The papers go into a wooden box that is buried in the backyard. That night during a storm, which only happens at their home, a young boy named Timothy appears. He calls them “mom” and “dad.”
The crucial casting here is obviously Timothy. Hedges found a gem in CJ Adams, who as luck would have it had a few lines in “Dan in Real Life” when he was 6. What makes Adams so special is his uncanny ability to play a kid who is not quite real.
You know what kids are like in real life and for that matter in movies. They are seldom smarter than their parents or see the bright side to everything — “I can only get better!” Timothy exclaims to the soccer coach when he can barely kick a ball — or know how to create a secret world with an older girl without the parents finding out.
Adams with his mop-hair and cherubic face acts like an old soul, who guides his new parents through their parenting lessons and encourages them to move on from their mistakes.
Oh, there is one peculiar thing about Timothy. Leaves grow on his legs, leaves that cannot be removed.
Meanwhile, he makes friends with a very pretty older girl (a fine debut by Israeli-born actress Odeya Rush) who has her own secret. His parents don’t understand the nature of their child’s relationship with this girl but he wisely ignores their advice in this matter.

REQUIREMENTS:
- a) From the film review, return the part that opens with the words containing "The crucial casting" and closes with "not quite real.".
- b) For each statement, say yes or no to whether it agrees with the film review, and quote the words from the review that decide it: (i) Timothy appears on the night of a storm. (ii) The leaves on Timothy's legs can be removed. (iii) Timothy follows his parents' advice about the older girl.

DATA BLOCK:
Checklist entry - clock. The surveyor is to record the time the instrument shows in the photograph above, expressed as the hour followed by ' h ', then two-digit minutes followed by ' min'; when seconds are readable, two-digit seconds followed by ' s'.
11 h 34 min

ANSWERS BELOW:
- a)
The crucial casting here is obviously Timothy. Hedges found a gem in CJ Adams, who as luck would have it had a few lines in “Dan in Real Life” when he was 6. What makes Adams so special is his uncanny ability to play a kid who is not quite real.

- b)
(i) Yes: "That night during a storm, which only happens at their home, a young boy named Timothy appears."
(ii) No: "Leaves grow on his legs, leaves that cannot be removed."
(iii) No: "he wisely ignores their advice in this matter."